You can get ComfyUI from GitHub here: https://github.com/comfyanonymous/ComfyUI. You’ll see an “easy installation method” for Windows, but I used the manual installation, because I suspected the former might lock me into a “stable” version that doesn’t have the features required for SV3D yet. Feel free to use either, maybe it’ll work for you.
You can download the weights from HuggingFace: https://huggingface.co/stabilityai/sv3d and put them in your models/checkpoints folder. We only want the “_u” version, its .safetensors file, since we only care about one camera angle and we’re not going to input a video.
I’m sorry, but you’ll need a HuggingFace account, and for some reason you’ll also need to do this:
Get them from here https://github.com/kijai/ComfyUI-KJNodes and clone them into your custom_nodes folder as it says.
Get it from here https://civitai.com/models/229392/ultraspice-xlturbo and put it in your models/checkpoints folder.
The video is https://www.youtube.com/watch?v=fffHFjUTUn0, and I followed some other instructions from https://www.reddit.com/r/comfyui/comments/1bijagf/sv3d_model_is_here_img_video/, but you shouldn’t need them. I did need to use Chrome, for some reason, Firefox hates ComfyUI.
Values like steps and cfg often require fiddling with random numbers until “it looks right”, instead of being based on any formula.

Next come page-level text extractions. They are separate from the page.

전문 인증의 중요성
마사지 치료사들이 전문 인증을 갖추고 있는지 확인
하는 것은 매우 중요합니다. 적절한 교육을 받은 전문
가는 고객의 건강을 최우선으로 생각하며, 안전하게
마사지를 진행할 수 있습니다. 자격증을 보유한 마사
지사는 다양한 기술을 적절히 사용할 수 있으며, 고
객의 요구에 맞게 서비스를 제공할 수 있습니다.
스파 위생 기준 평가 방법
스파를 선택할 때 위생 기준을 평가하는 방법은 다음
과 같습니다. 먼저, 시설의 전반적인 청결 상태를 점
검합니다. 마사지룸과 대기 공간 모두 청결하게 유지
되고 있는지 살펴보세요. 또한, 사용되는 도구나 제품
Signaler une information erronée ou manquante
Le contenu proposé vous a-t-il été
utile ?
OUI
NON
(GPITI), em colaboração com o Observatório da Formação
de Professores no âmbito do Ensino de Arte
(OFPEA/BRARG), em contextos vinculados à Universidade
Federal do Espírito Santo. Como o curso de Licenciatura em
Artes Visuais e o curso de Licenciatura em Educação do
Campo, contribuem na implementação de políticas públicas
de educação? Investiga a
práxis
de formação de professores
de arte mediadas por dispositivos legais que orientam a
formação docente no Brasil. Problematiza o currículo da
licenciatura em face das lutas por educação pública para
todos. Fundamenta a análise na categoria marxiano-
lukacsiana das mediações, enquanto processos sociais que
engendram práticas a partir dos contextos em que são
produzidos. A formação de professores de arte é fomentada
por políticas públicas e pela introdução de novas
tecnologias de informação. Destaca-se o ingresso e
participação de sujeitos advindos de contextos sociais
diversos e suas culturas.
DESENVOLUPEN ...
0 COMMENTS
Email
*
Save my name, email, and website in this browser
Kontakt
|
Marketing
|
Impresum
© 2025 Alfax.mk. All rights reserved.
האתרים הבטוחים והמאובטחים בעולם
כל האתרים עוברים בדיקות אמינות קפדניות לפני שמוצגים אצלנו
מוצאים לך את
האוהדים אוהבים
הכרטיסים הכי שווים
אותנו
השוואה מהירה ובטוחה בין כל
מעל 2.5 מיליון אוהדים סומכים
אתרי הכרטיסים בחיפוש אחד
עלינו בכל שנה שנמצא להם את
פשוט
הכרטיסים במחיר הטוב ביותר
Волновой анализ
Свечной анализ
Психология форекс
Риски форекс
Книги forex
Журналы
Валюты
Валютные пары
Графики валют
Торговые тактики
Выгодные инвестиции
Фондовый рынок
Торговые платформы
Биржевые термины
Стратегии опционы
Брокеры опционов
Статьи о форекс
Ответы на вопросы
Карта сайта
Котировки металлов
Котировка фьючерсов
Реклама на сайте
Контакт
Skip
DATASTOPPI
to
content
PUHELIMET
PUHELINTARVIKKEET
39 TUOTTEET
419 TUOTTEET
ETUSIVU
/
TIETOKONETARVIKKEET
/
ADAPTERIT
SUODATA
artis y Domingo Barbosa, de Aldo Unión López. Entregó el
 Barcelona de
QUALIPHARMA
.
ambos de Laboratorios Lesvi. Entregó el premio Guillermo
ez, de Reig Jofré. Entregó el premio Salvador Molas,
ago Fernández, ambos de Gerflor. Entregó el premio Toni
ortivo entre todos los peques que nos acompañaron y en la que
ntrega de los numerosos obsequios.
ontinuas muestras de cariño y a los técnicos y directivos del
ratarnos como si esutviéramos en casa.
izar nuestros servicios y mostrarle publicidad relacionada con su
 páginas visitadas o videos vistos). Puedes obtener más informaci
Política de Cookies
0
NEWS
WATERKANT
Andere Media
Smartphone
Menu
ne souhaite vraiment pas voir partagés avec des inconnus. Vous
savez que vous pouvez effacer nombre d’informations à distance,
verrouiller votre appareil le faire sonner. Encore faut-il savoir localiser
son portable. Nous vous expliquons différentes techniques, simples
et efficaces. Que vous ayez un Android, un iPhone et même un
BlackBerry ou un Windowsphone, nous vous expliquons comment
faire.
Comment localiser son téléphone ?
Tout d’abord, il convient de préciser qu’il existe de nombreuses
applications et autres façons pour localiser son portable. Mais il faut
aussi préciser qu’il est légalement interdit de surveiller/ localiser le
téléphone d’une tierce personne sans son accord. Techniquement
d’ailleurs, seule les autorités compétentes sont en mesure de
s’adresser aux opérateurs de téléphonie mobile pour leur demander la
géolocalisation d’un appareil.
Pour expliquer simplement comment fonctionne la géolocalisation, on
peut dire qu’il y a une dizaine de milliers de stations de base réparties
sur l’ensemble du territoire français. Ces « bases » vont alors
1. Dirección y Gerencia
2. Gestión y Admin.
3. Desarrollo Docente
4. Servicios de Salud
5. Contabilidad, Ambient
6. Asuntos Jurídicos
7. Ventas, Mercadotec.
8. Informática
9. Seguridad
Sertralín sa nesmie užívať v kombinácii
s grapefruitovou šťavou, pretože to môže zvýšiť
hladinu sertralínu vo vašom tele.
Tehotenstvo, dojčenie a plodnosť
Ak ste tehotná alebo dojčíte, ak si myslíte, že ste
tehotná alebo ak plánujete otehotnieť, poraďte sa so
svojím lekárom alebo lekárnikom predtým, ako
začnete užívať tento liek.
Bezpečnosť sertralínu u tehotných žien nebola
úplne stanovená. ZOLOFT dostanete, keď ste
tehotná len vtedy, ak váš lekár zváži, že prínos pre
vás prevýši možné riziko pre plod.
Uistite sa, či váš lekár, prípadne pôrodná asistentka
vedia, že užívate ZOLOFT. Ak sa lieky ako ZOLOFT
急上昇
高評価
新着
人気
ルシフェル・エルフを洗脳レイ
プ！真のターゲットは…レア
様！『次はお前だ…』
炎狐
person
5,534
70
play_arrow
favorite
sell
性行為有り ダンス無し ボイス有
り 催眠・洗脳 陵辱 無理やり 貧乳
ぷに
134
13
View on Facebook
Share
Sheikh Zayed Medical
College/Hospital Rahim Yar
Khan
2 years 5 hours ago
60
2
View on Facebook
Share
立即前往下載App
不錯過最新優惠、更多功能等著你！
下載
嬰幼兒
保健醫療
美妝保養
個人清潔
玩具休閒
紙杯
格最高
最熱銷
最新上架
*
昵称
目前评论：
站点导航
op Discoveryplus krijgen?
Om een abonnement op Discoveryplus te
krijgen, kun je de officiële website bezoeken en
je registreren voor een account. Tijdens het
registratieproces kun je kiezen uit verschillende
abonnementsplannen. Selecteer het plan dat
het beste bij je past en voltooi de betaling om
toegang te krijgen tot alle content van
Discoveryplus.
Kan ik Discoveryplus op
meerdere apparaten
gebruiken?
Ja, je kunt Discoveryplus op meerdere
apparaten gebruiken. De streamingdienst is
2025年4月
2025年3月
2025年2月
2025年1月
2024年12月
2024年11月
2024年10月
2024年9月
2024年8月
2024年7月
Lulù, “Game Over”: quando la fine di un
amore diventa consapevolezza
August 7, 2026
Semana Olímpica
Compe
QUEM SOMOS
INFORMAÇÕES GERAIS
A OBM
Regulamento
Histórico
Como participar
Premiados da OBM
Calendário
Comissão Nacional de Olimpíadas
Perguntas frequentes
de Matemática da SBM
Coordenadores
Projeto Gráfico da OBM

Even OpenAI does shit like this with their hyperparameters. Most generative AI is like this when you get down to brass tacks.
Look, it’s more science art than an art science.
Adding the 20 minutes that it takes to initially load the models into my RTX 3070 graphics card. This only applies to the first image generated after a restart, though.
Thanks for the review. Yes, after installing the model in ComfyUi, I'm struggling to see its use value, at least in its current version. All my attempts were either blurry, very blocky and pixelated, or totally freakish and chaotic if I tried over the 576 resolution. Still, the fact that we're even anywhere near being able to do this still amazes me. I'm sure after the public release of SORA these developments will either up their game or be abandoned.